Multiple Critical Vulnerabilities in n8n Workflow Automation MCP OAuth Implementation

Two critical vulnerabilities affect n8n's MCP (Model Context Protocol) OAuth client registration and resource management. CVE-2026-42235: An unauthenticated attacker can register a malicious MCP OAuth client with a crafted client_name. If a victim user authorizes the consent dialog and a second user subsequently revokes access, the malicious client_name is reflected in the revocation flow, enabling XSS or open redirect attacks. CVE-2026-42236: The MCP OAuth client registration endpoint accepts unauthenticated requests and stores client data without resource controls, allowing remote attackers to exhaust server memory or storage by registering an unlimited number of malicious clients.

CVE-2026-42235: An attacker registers a malicious OAuth client with an XSS payload or open redirect URL embedded in the client_name. When a user revokes the OAuth grant, n8n reflects the unsanitized client_name in the revocation UI, triggering the payload and potentially exfiltrating session tokens or redirecting the user to a phishing site.
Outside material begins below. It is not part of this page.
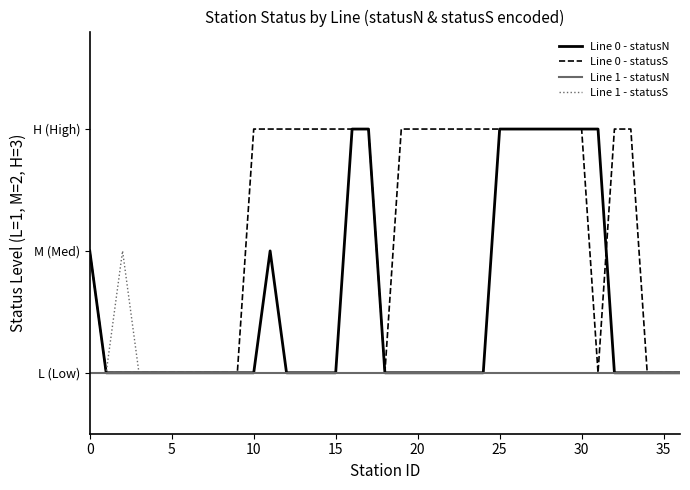

What are all the series names shown in the legend?

Line 0 - statusN, Line 0 - statusS, Line 1 - statusN, Line 1 - statusS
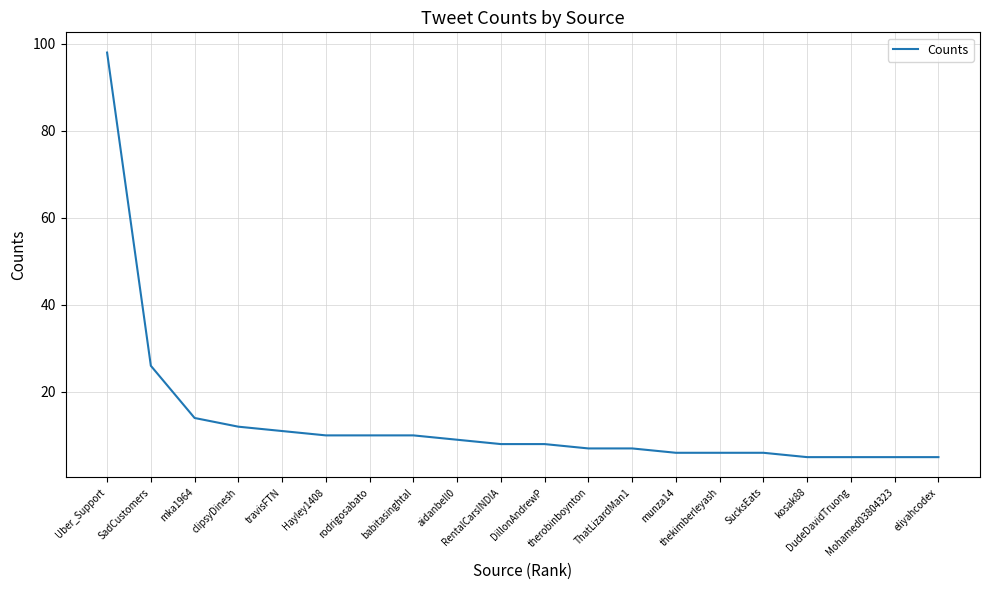

What is the maximum value shown in the chart?

98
CVE-2026-42236: An attacker scripts mass registration of OAuth clients via the unauthenticated endpoint, flooding the server with bogus entries until memory or storage is exhausted, causing denial of service and preventing legitimate OAuth workflows from functioning.

n8n versions prior to 1.123.32, 2.17.4, and 2.18.1. n8n is a popular open-source workflow automation platform used to orchestrate AI agents, integrate APIs, and automate business processes. It is widely deployed in enterprise environments and by developers building agentic AI systems.
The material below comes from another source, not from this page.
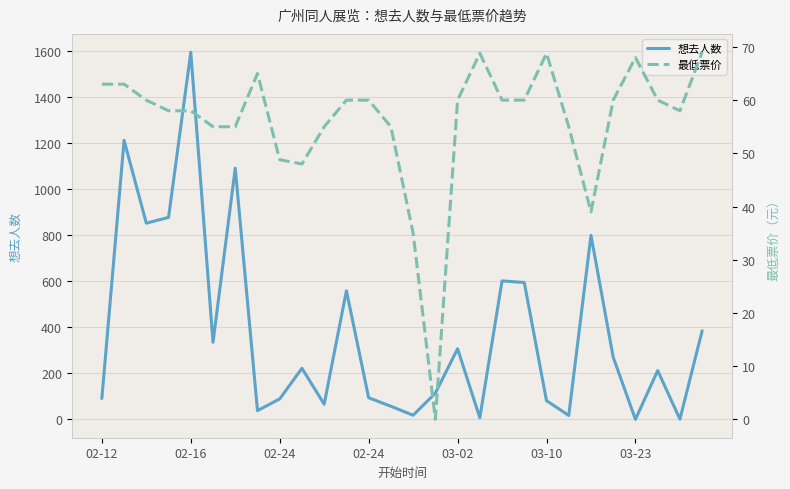

How many positive values does the 想去人数 series have?

27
Upgrade to n8n version 1.123.32, 2.17.4, or 2.18.1 or later. Immediately audit all MCP OAuth client registrations for suspicious or malformed client_name values. Implement rate limiting and authentication requirements on the /mcp-oauth/register endpoint if upgrading is not immediately possible. Organizations using n8n for agentic AI workflows should review which OAuth clients have been registered and revoke any that appear unauthorized or suspicious.